Sibylle Springer
11.10.2014 –
07.11.2014
Das Vergnügen
Der Titel der Ausstellung ist einem Bild des belgischen Malers René Magritte entlehnt. Das Werk von 1927 zeigt eine junge Frau vor einem Baum, auf dessen Ästen allerlei exotische Vögel sitzen. Sie selbst hält in ihren Händen einen braunen Vogel, den sie zu verzehren scheint. Ihre Hände und der weiße Spitzenkragen ihres Kleides sind mit Blut beschmiert. Ein böses Vergnügen.
Ähnlich Sibylle Springers Acrylbild "Loser" (2014), das im Mittelpunkt der Ausstellung steht: Die Malerin hat Tizians "Schindung des Marsyas" auf ihre Leinwand übertragen. Darauf zu sehen ist der Satyr Marsyas - an den Hinterbeinen kopfüber in einen Baum gehängt. Mit einem Messer wird ihm das Fell abgezogen. Jemand spielt dazu Geige. Ein Hund leckt das Blut, das dabei auf den Boden gelaufen ist. Ein ebenso böses Vergnügen.
Kunsthistorische Verweise spielen bei Sibylle Springer oftmals eine große Rolle. Seit einigen Jahren beschäftigt sie sich mit Darstellungen von Grausamkeiten in aktueller, vor allem aber alter Kunst. Meist - so auch in dieser Ausstellung - bezieht sie sich auf die Malerei des Barock. Springer überträgt die Bilder formatgetreu auf ihre Leinwände und bedeckt sie mit immer wieder neuen Farbschichten.

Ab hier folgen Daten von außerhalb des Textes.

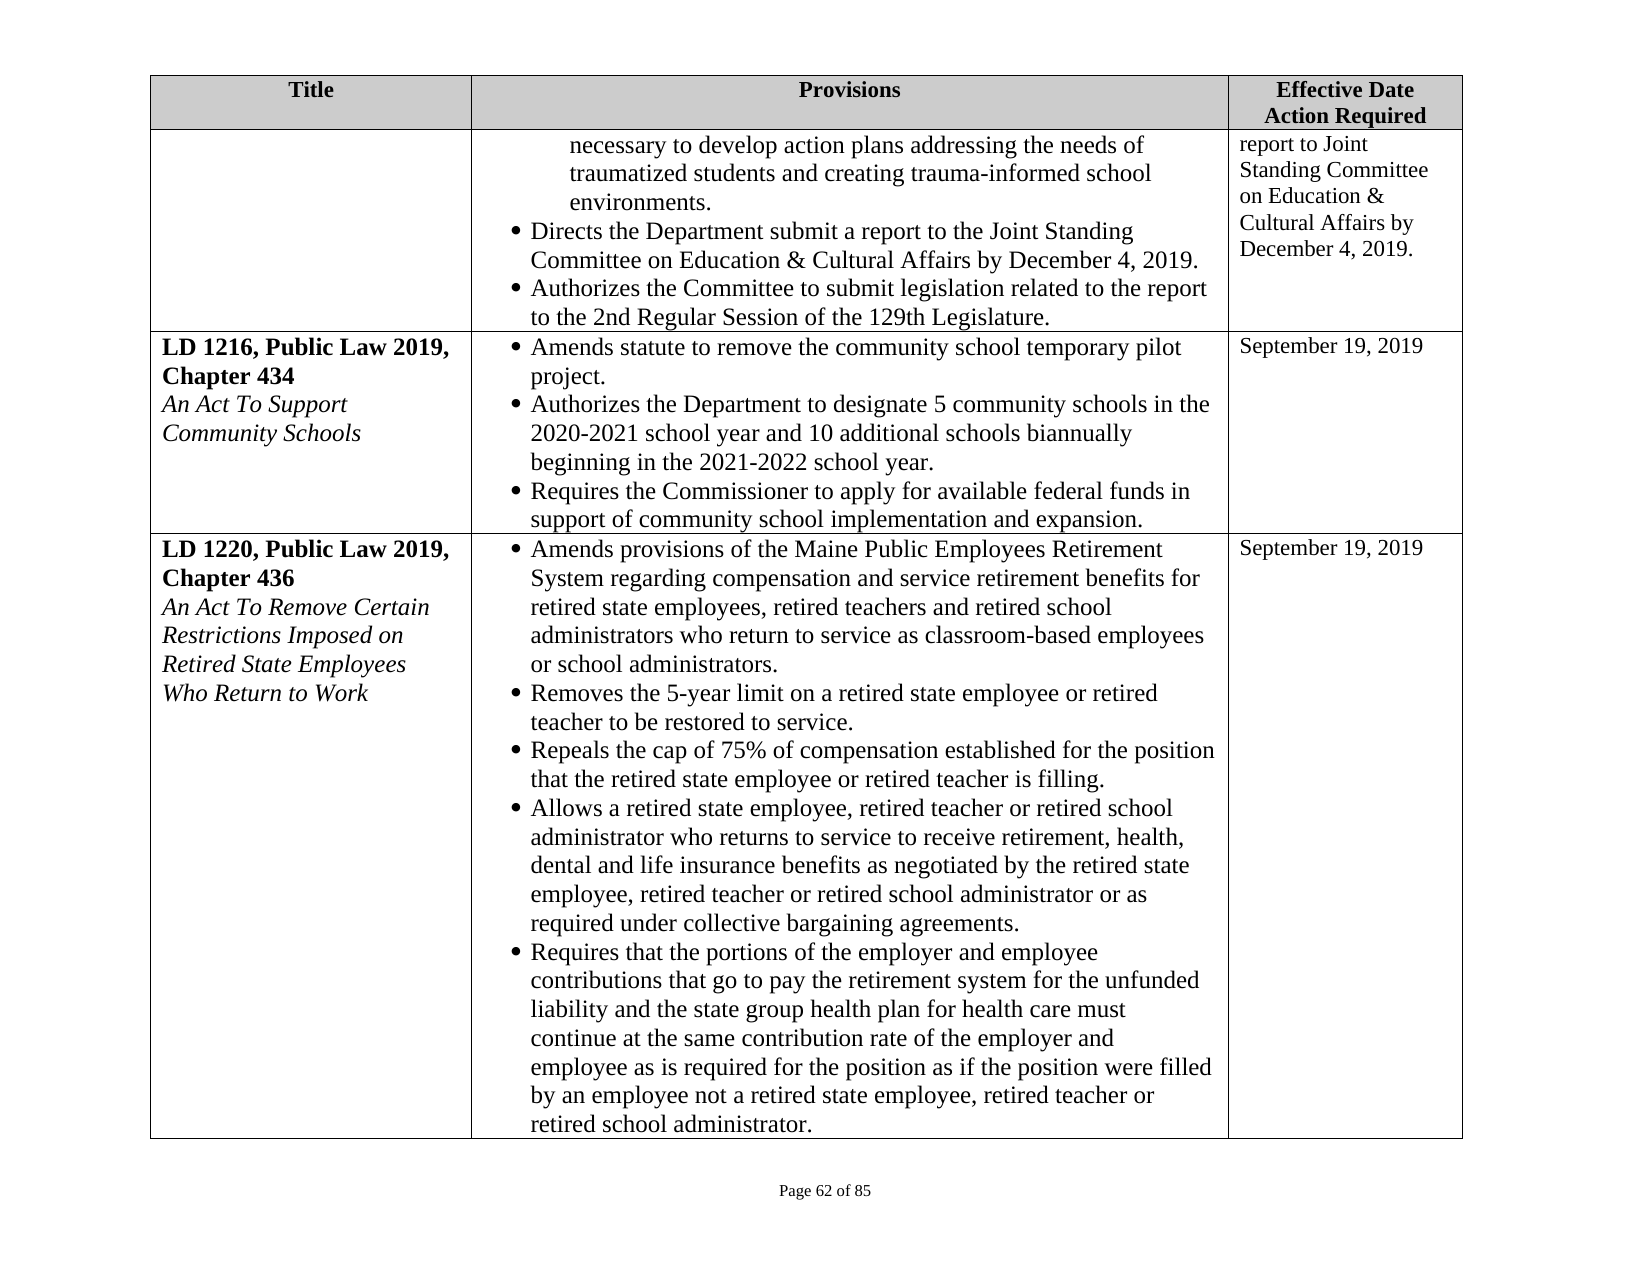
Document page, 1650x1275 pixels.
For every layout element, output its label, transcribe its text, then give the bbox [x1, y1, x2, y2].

Die ursprünglichen Bildinhalte werden so verdeckt und verfremdet. Auch inhaltliche Schwerpunkte werden auf diese Weise verschoben. Springers Versionen des Tizian wirken abstrakt und plastisch. Aus ihrem Atelier stammen zwei unterschiedliche Fassungen. Die vielen Schichten lasierender Acrylpunkte, die sie hier aufgetragen hat, legen sich in der einen Version wie ein Ölfilm auf dem Wasser über das Motiv, während sie sich in der anderen zu Massiven verdichten und aufbrechen, wie Gesteins- oder Kohleschichten.
Im Mittelpunkt steht nun nicht mehr der geschundene Satyr. Das Bild wird von den Rändern her erschlossen. Man erkennt figurative Strichkonstellationen. Springers Farbschichtungen zeigen und verstecken im selben Moment.